Firstly, we are not in consonance with the authors' definition of PNLO, which they define as “a freely patent nasolacrimal system to irrigation with minimum or no reflux from the upper canaliculus or punctum.” In our clinical experience and as quoted in the literature, a patient is usually diagnosed as having PNLO if there is a relative resistance to passage of fluid on irrigation2 along with some degree of reflux thorough the opposite punctum.3 So, the use of the term “freely patent” may not be appropriate to describe PNLO.

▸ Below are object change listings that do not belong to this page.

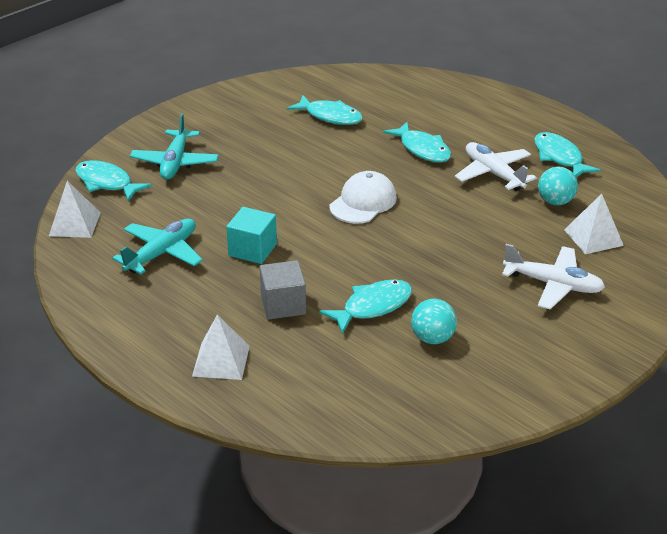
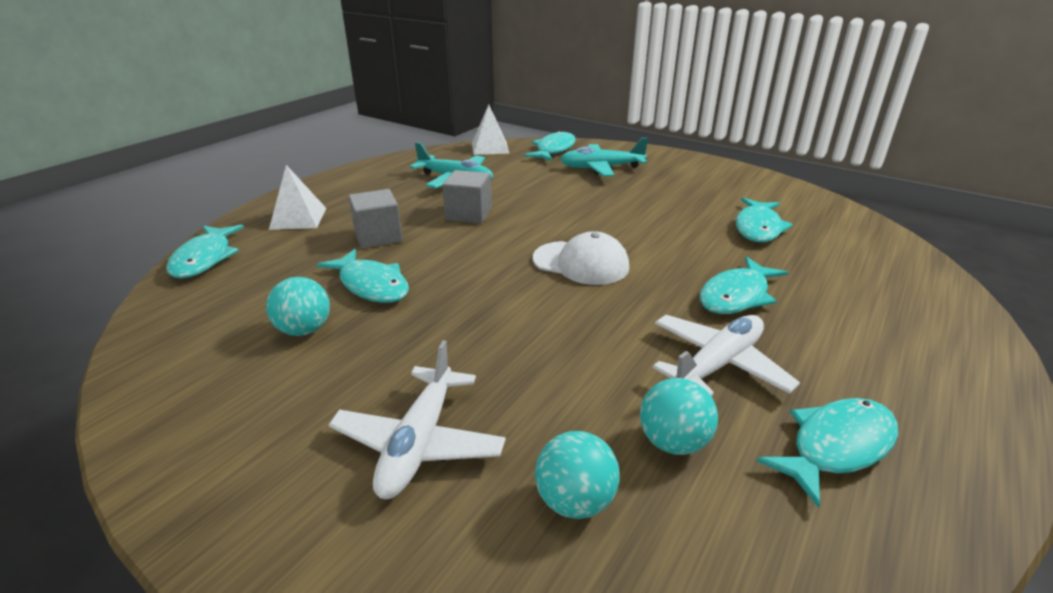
camera: 80 degrees right, 5 degrees down
(252, 250) = (469, 214): turquoise cube -> grey cube
(296, 416) = (205, 259): none -> turquoise fish
(593, 237) = (575, 501): white pyramid -> turquoise ball

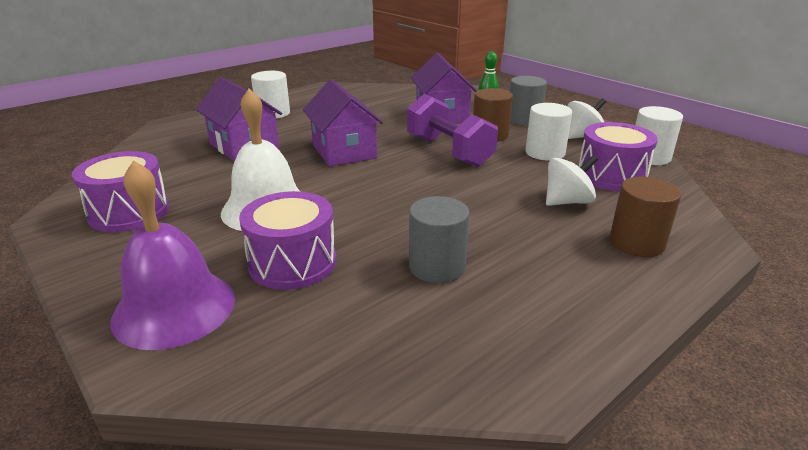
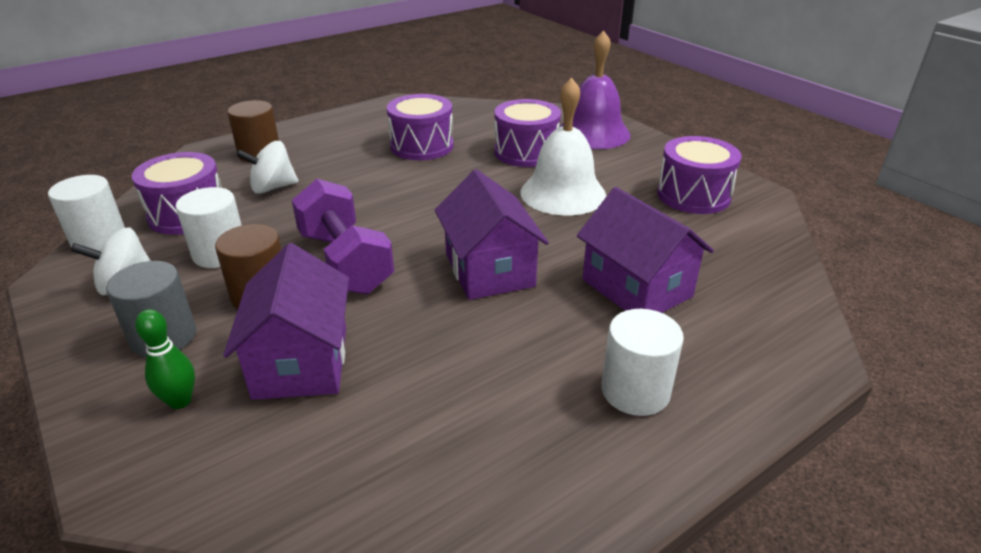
camera: 175 degrees left, 5 degrees up
(437, 267) = (422, 146): grey cylinder -> purple drum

Secondly, although we agree that most patients with PNLO may eventually require a DCR the importance of giving a thorough trial to less invasive treatments such as forced syringing, stents, balloon dacryoplasty, and silicone intubation before undertaking a DCR in such cases has not been adequately emphasised. It is true that variable results have been reported with these techniques but there are studies which show success rates as high as 73.3% with antegrade balloon dilatation combined with silicone intubation even in cases of complete nasolacrimal obstruction over a 1 year follow up.4

We would like to share with the readers our own experience in handling such cases where we routinely use a procedure of dilatation of the nasolacrimal duct with lacrimal probes of progressively increasing diameters, taking care not to damage the puncta. During probing, we augment its effect by employing a technique which we call “reaming” of the nasolacrimal duct, which involves rotating the proximal end of the probe in circles of increasing diameter, which translates into a similar movement of its distal end. This is followed by silicone intubation. This is a safe and simple procedure which gives results comparable to balloon catheter dilatation and can be adopted by centres in the developing world that do not have access to expensive treatments and instrumentation.